Despite a peace deal signed Monday formally ending Liberia's brutal civil war, hundreds of thousand of people -- many nearly starving -- are awaiting food aid before they celebrate. While 60 tonnes of food have been delivered by UN groups since West African peacekeepers and US Marines secured the capital's port last week, aid officials concede it is still far too little.
PHOTO: AP
Bar sleeps on a grass mat elbow to elbow with several thousand other refugees jammed in classrooms of an abandoned campus building of the University of Liberia at Fendell, some 14km east of the capital Monrovia.
She cannot remember when she last ate wild leaves and tubers, among the only food. "Two days," she said weakly. "No, maybe two weeks."
Another woman, Esther Lorla, fed her wide-eyed, skinny-legged baby girl a few grains of corn meal from her hand, given by a stranger after both went three days without eating.
The hunger peaked during weeks of sieges by rebels on the capital of Monrovia last month and early this month.

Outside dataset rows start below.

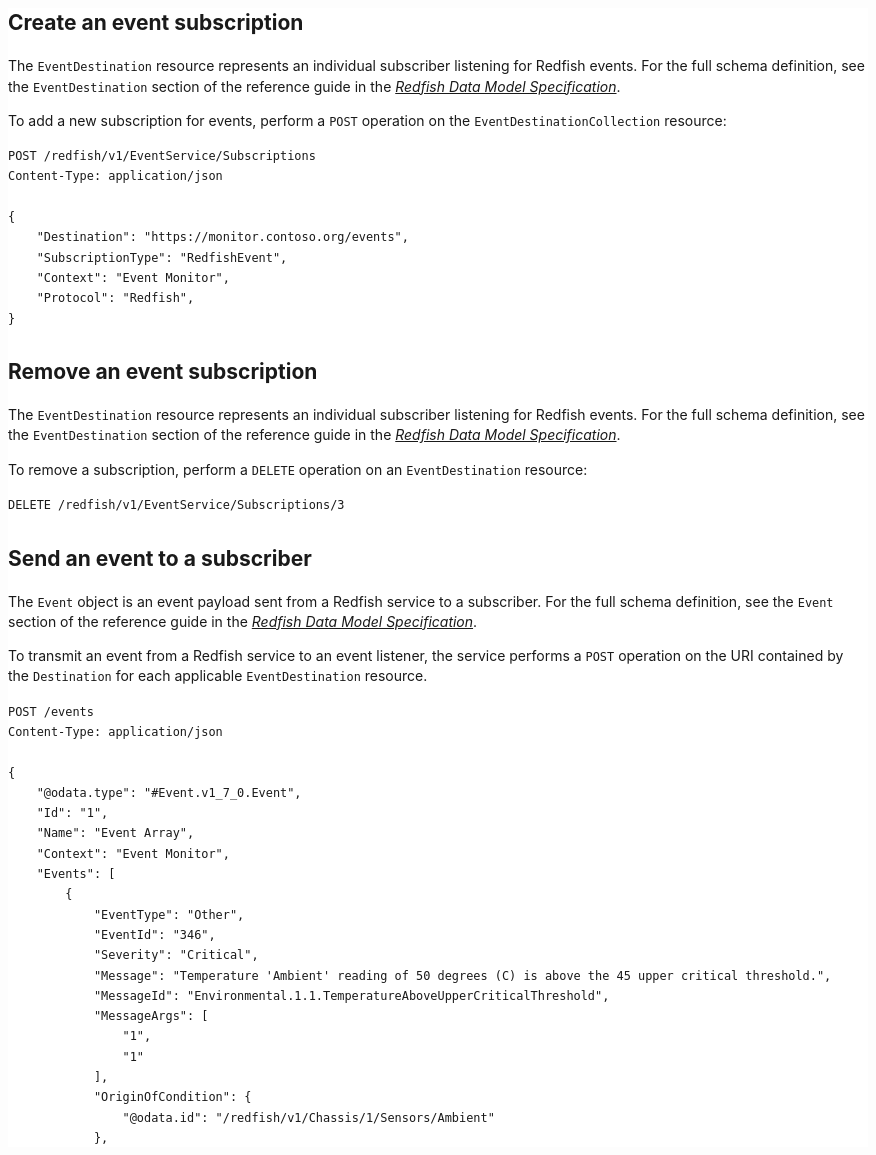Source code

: 
## Create an event subscription

The `EventDestination` resource represents an individual subscriber listening for Redfish events.
For the full schema definition, see the `EventDestination` section of the reference guide in the [*Redfish Data Model Specification*](#dsp0268).

To add a new subscription for events, perform a `POST` operation on the `EventDestinationCollection` resource:

```http
POST /redfish/v1/EventService/Subscriptions
Content-Type: application/json

{
    "Destination": "https://monitor.contoso.org/events",
    "SubscriptionType": "RedfishEvent",
    "Context": "Event Monitor",
    "Protocol": "Redfish",
}
```

## Remove an event subscription

The `EventDestination` resource represents an individual subscriber listening for Redfish events.
For the full schema definition, see the `EventDestination` section of the reference guide in the [*Redfish Data Model Specification*](#dsp0268).

To remove a subscription, perform a `DELETE` operation on an `EventDestination` resource:

```http
DELETE /redfish/v1/EventService/Subscriptions/3
```

## Send an event to a subscriber

The `Event` object is an event payload sent from a Redfish service to a subscriber.
For the full schema definition, see the `Event` section of the reference guide in the [*Redfish Data Model Specification*](#dsp0268).

To transmit an event from a Redfish service to an event listener, the service performs a `POST` operation on the URI contained by the `Destination` for each applicable `EventDestination` resource.

```http
POST /events
Content-Type: application/json

{
    "@odata.type": "#Event.v1_7_0.Event",
    "Id": "1",
    "Name": "Event Array",
    "Context": "Event Monitor",
    "Events": [
        {
            "EventType": "Other",
            "EventId": "346",
            "Severity": "Critical",
            "Message": "Temperature 'Ambient' reading of 50 degrees (C) is above the 45 upper critical threshold.",
            "MessageId": "Environmental.1.1.TemperatureAboveUpperCriticalThreshold",
            "MessageArgs": [
                "1",
                "1"
            ],
            "OriginOfCondition": {
                "@odata.id": "/redfish/v1/Chassis/1/Sensors/Ambient"
            },
```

Hundreds of civilians were killed and hundreds of thousands left on the verge of starvation.
West African troops that began deploying two weeks ago have held a two-week-old ceasefire, allowing a few ship- and planeloads of food aid to flow into the city again.

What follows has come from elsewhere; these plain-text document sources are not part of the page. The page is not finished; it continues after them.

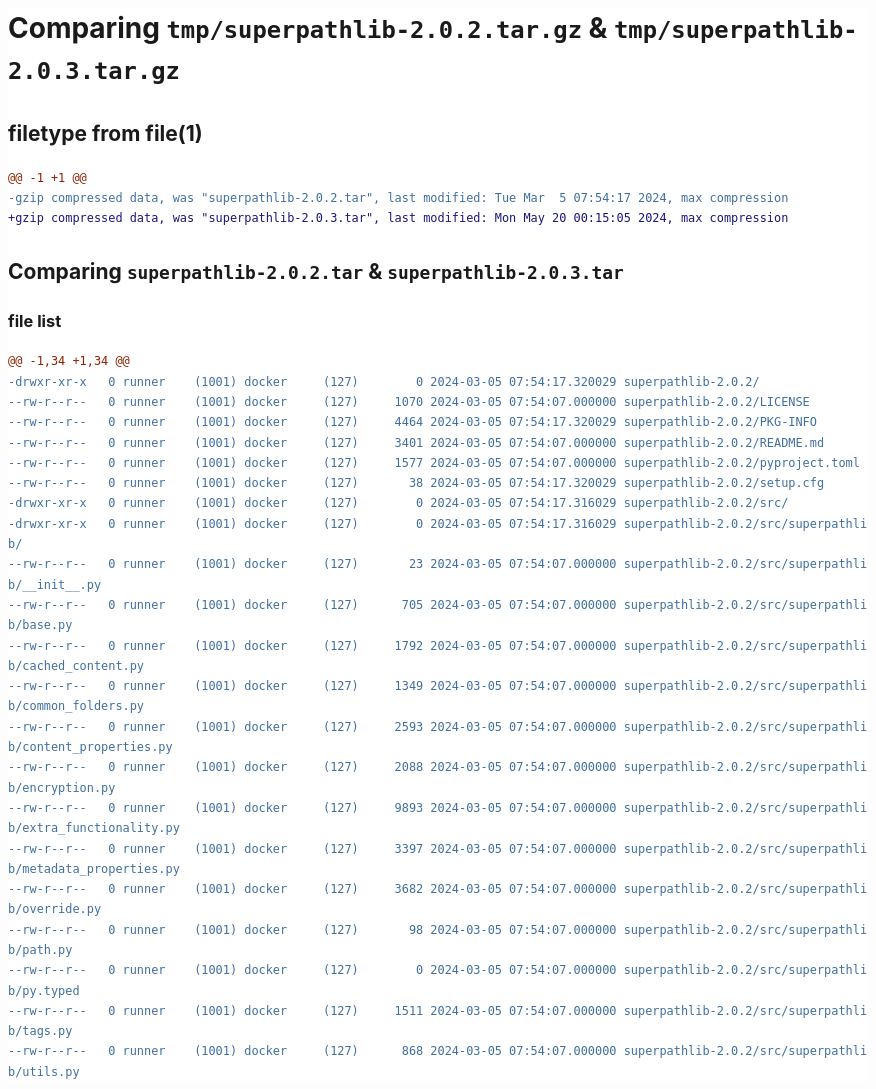 # Comparing `tmp/superpathlib-2.0.2.tar.gz` & `tmp/superpathlib-2.0.3.tar.gz`

## filetype from file(1)

```diff
@@ -1 +1 @@
-gzip compressed data, was "superpathlib-2.0.2.tar", last modified: Tue Mar  5 07:54:17 2024, max compression
+gzip compressed data, was "superpathlib-2.0.3.tar", last modified: Mon May 20 00:15:05 2024, max compression
```

## Comparing `superpathlib-2.0.2.tar` & `superpathlib-2.0.3.tar`

### file list

```diff
@@ -1,34 +1,34 @@
-drwxr-xr-x   0 runner    (1001) docker     (127)        0 2024-03-05 07:54:17.320029 superpathlib-2.0.2/
--rw-r--r--   0 runner    (1001) docker     (127)     1070 2024-03-05 07:54:07.000000 superpathlib-2.0.2/LICENSE
--rw-r--r--   0 runner    (1001) docker     (127)     4464 2024-03-05 07:54:17.320029 superpathlib-2.0.2/PKG-INFO
--rw-r--r--   0 runner    (1001) docker     (127)     3401 2024-03-05 07:54:07.000000 superpathlib-2.0.2/README.md
--rw-r--r--   0 runner    (1001) docker     (127)     1577 2024-03-05 07:54:07.000000 superpathlib-2.0.2/pyproject.toml
--rw-r--r--   0 runner    (1001) docker     (127)       38 2024-03-05 07:54:17.320029 superpathlib-2.0.2/setup.cfg
-drwxr-xr-x   0 runner    (1001) docker     (127)        0 2024-03-05 07:54:17.316029 superpathlib-2.0.2/src/
-drwxr-xr-x   0 runner    (1001) docker     (127)        0 2024-03-05 07:54:17.316029 superpathlib-2.0.2/src/superpathlib/
--rw-r--r--   0 runner    (1001) docker     (127)       23 2024-03-05 07:54:07.000000 superpathlib-2.0.2/src/superpathlib/__init__.py
--rw-r--r--   0 runner    (1001) docker     (127)      705 2024-03-05 07:54:07.000000 superpathlib-2.0.2/src/superpathlib/base.py
--rw-r--r--   0 runner    (1001) docker     (127)     1792 2024-03-05 07:54:07.000000 superpathlib-2.0.2/src/superpathlib/cached_content.py
--rw-r--r--   0 runner    (1001) docker     (127)     1349 2024-03-05 07:54:07.000000 superpathlib-2.0.2/src/superpathlib/common_folders.py
--rw-r--r--   0 runner    (1001) docker     (127)     2593 2024-03-05 07:54:07.000000 superpathlib-2.0.2/src/superpathlib/content_properties.py
--rw-r--r--   0 runner    (1001) docker     (127)     2088 2024-03-05 07:54:07.000000 superpathlib-2.0.2/src/superpathlib/encryption.py
--rw-r--r--   0 runner    (1001) docker     (127)     9893 2024-03-05 07:54:07.000000 superpathlib-2.0.2/src/superpathlib/extra_functionality.py
--rw-r--r--   0 runner    (1001) docker     (127)     3397 2024-03-05 07:54:07.000000 superpathlib-2.0.2/src/superpathlib/metadata_properties.py
--rw-r--r--   0 runner    (1001) docker     (127)     3682 2024-03-05 07:54:07.000000 superpathlib-2.0.2/src/superpathlib/override.py
--rw-r--r--   0 runner    (1001) docker     (127)       98 2024-03-05 07:54:07.000000 superpathlib-2.0.2/src/superpathlib/path.py
--rw-r--r--   0 runner    (1001) docker     (127)        0 2024-03-05 07:54:07.000000 superpathlib-2.0.2/src/superpathlib/py.typed
--rw-r--r--   0 runner    (1001) docker     (127)     1511 2024-03-05 07:54:07.000000 superpathlib-2.0.2/src/superpathlib/tags.py
--rw-r--r--   0 runner    (1001) docker     (127)      868 2024-03-05 07:54:07.000000 superpathlib-2.0.2/src/superpathlib/utils.py
```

But in the countryside where undisciplined fighters still hold sway, hundreds of thousands of civilians languish without nourishment -- many of them weak from fleeing fighting numerous times in recent months.
Many Liberians have pinned their hopes on the Nigerian-led peacekeeping force and on a lasting US military presence. US President George W. Bush, however, announced Monday that US forces would leave the country by October. Fewer than 200 US Marines are now on the ground.
Negotiators signed an accord Monday in Accra, Ghana, that keeps warring parties out of the interim government's top posts, but allows them to choose the politicians and civic members who will fill them.
The accord follows President Charles Taylor's resignation and departure into exile last week.
Elections are to follow in two years for the country, which was Africa's first republic, founded in the 19th century by freed American slaves.
Few of the displaced residents of Fendell camp expressed interest in news of the peace document.
"We are hungry. We want food," said Saylee Jarbateh, a 52-year-old mother of five who fled her Monrovia home with her children in June during the first of the sieges in the city. "Without food, how can we have peace? How can we go home?"
Aid efforts by "heroic" relief workers traveling in convoys into the interior have so far been hampered by government and rebel fighters who hold sway in the countryside, targeting the aid groups' food and medicines to sell for profit or weapons, said Jacques Klein, UN Secretary-General Kofi Annan's Liberia special representative.
Yuktar Farah, an official with the UN agency coordinating the international relief effort, described Liberia's food crisis as among the world's most severe in the past decade -- worse than other humanitarian disasters he had witnessed in 1990s Rwanda, Angola and Eritrea.
"Over half a million people have no access to [clean] water, no access to food," Farah said. "We're not going to wait" to help.
Aid workers of the international charity Action Contre la Faim, or Action Against Hunger, have filled three feeding centers with 450 toddlers under five and their care-givers -- many with distended bellies and skin swollen and wrinkled from vitamin and protein deficiencies.
"I have never seen this many seriously malnourished children before," said Annie Wright, an aid worker who has spent nine years with the organization.